Kotaku Australia Has Folded
My heart! Oh, my poor wounded heart! Kotaku Down Under is no more! Won’t someone please think of the children?
If I was a better person, I’d be trying to come up with some kind of emotion tangential to empathy. After all, Kotaku wasn’t always this steaming, radioactive pile. When it first launched this was its mascot, which tells you just about everything it used to be.
Brian Crecente was brought in a month after Kotaku launched in 2006 and turned it into something that was almost always worth visiting on the daily. Like G4 tv it was part and parcel of 2000s nerd culture.
Back then it wasn’t remotely interested in breaking news. It was much more about gaming reviews and gaming culture. It was where you went to get news from E3 back when there was a reason to care about that. There were interviews with legends like John Romero. Or oddball articles like John Carmack And The Hideo Kojima Sunset. Cult movies were well represented along with some of the oddities of Japanese culture.
That was along with weirdness like the Snacktaku where you could find out what a Chicken Smoothie tasted like, alongside fast food reviews.
Kotaku in those days was something kind of special. Tragically, so was its parent company, Gawker Media. They let the nerds do what they wanted until 2011 when Crecente was invited to commit corporate seppuku and suck started to move in. It was happening all over the internet back then. Cracked went from a humor site with articles like 5 Bizarre Implications of the Gremlins Films to Top 5 Ways to Talk Your Bigoted Rural Hick Relatives at Christmas.
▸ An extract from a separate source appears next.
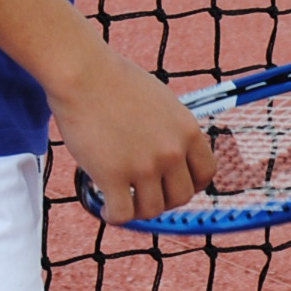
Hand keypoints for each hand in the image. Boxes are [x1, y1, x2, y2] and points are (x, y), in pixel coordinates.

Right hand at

Venture capital had decided there was money to be made in blog advertising for some retarded reason and started dumping insane amounts of money into them. This attracted useless but well-connected mouths to feed. The Woke set in fast and the click-bair turned into rage-bait. Kotaku, once a site by and for gamers became a site known for its loathing and hatred of gamers. Smug writers with six-figure salaries sneered at the audience that had made Kotaku a one-stop nerd shop, despite the fact that their company made absolutely no money.
The amazing part was just how long this profit-free business model was able to last. Basically, it was a shell game where one set of venture capitalists would figure out they had a turd on their hands, polish it up bright and shiny, then sell it off to the next set of hapless VCs
The problem with a Hot Potato business model is that someone is always left holding it when the music stops. And the music has stopped. What profits there were relied on ads and Google and Facebook divided that market up between them.
Today Kotaku is known as a shill site for Sweet Baby Inc., DEI gaming, and GamerGate hatred. Its EIC is literally a failed sex work, Australia Kotaku’s shuttering today sent her in fresh paroxysms of psychotic hyper-rage. Crazy as she is, she knows the end is here.
Don’t mourn for Kotaku. It’s already dead.